Subsequently, we pair the test instance with each of the compounds in the support set and check which one gets the highest similarity score according to the learned similarity rule. We conclude that the prediction is correct if the maximum score corresponds to the pair of molecules of the same class, that is, if the test instance and the instance from the support set are from the same class. Thus, in each trial, we organize the pairs for validation so that the first pair is a pair of instances of the same class, with the remaining pairs formed by compounds of different classes.
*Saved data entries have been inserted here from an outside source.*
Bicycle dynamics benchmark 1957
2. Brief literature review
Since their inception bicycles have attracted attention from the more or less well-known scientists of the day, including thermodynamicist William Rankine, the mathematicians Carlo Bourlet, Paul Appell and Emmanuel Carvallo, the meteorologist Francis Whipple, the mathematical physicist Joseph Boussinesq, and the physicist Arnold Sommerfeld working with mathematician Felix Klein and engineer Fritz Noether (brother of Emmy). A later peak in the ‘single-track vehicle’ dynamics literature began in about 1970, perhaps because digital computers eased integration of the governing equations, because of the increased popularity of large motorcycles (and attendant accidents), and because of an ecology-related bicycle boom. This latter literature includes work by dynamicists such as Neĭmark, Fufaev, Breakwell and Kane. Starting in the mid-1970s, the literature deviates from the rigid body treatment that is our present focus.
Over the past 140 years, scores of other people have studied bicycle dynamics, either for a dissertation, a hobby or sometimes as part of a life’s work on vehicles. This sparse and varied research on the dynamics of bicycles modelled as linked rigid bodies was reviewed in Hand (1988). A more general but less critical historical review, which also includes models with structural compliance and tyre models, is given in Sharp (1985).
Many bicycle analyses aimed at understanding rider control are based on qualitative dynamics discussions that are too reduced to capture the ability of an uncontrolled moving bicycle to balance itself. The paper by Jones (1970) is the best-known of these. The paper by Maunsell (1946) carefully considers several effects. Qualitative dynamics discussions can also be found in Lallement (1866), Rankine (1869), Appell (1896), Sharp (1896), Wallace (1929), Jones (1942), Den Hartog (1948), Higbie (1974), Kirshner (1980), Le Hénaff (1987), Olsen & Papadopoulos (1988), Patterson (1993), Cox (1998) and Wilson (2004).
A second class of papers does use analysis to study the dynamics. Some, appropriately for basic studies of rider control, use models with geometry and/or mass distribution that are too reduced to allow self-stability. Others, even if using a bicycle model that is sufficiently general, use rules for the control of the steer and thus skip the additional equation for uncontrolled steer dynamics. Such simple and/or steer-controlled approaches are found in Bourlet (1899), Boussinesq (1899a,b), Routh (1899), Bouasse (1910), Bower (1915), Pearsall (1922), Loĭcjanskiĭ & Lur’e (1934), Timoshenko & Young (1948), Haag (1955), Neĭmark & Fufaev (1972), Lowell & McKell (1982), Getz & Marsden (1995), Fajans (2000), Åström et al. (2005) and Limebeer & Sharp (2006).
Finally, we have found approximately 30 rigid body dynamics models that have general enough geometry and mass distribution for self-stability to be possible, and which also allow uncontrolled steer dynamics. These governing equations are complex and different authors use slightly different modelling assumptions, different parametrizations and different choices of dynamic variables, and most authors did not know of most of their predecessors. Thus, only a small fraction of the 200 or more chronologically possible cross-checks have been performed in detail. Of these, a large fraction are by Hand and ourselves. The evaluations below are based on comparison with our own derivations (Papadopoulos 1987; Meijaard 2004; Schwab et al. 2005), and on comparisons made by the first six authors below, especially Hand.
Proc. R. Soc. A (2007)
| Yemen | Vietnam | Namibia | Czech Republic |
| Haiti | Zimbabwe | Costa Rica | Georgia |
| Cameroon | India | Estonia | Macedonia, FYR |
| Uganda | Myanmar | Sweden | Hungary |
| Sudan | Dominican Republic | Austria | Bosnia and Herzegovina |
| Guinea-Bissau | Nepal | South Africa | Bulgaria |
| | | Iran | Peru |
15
Model Comparison and Results

The comparison of a given complex model with a set of simpler base models is a common strategy when assessing performance. In this case, compounds are represented by matrices so it was necessary to reduce their dimension by converting them to pairs of flattened vectors. This representation led to a consistent model evaluation and to a meaningful performance comparison between different models.

In the implementation of those models, we provide a set of drug pairs and we merge and represent them as concatenated flattened vectors. We consider a training set in which half are pairs of the same class and another half of different classes. To ensure consistency in the performance evaluation, the accuracy of the model was determined using the same strategy mentioned previously. We define a set of N-way one-shot tasks that allows the comparison of a set of N concatenated pairs across 500 trials. The prediction p is correct if the concatenated pair of the same class obtains the highest value.

Accuracy Results

Model #2-way #3-way #4-way #5-way #7-way #10-way
Siamese val 95% 90% 84% 78% 70% 60%
Siamese train 94% 92% 86% 84% 72% 62%
KNN 69% 55% 48% 42% 35% 35%
Random 61% 43% 34% 31% 22% 10%
SVM 56% 42% 24% 30% 16% 12%
Random Forest 71% 58% 60% 44% 34% 20%
CNN 81% 70% 58% 46% 41% 39%
MLP 76% 60% 36% 34% 22% 13%

Future Work

With this work, we conclude that it is possible to carry out a more rigorous study by increasing the N value in the N-way testing phase, increasing the number of trials and adjusting the hyperparameters, allowing us to achieve more accurate predictions and to prevent overfitting.
On the other hand, we aim to validate how one-shot classification using Siamese Neural Networks enable us to achieve strong results given the lack of biological data available for candidate compounds in drug discovery tasks.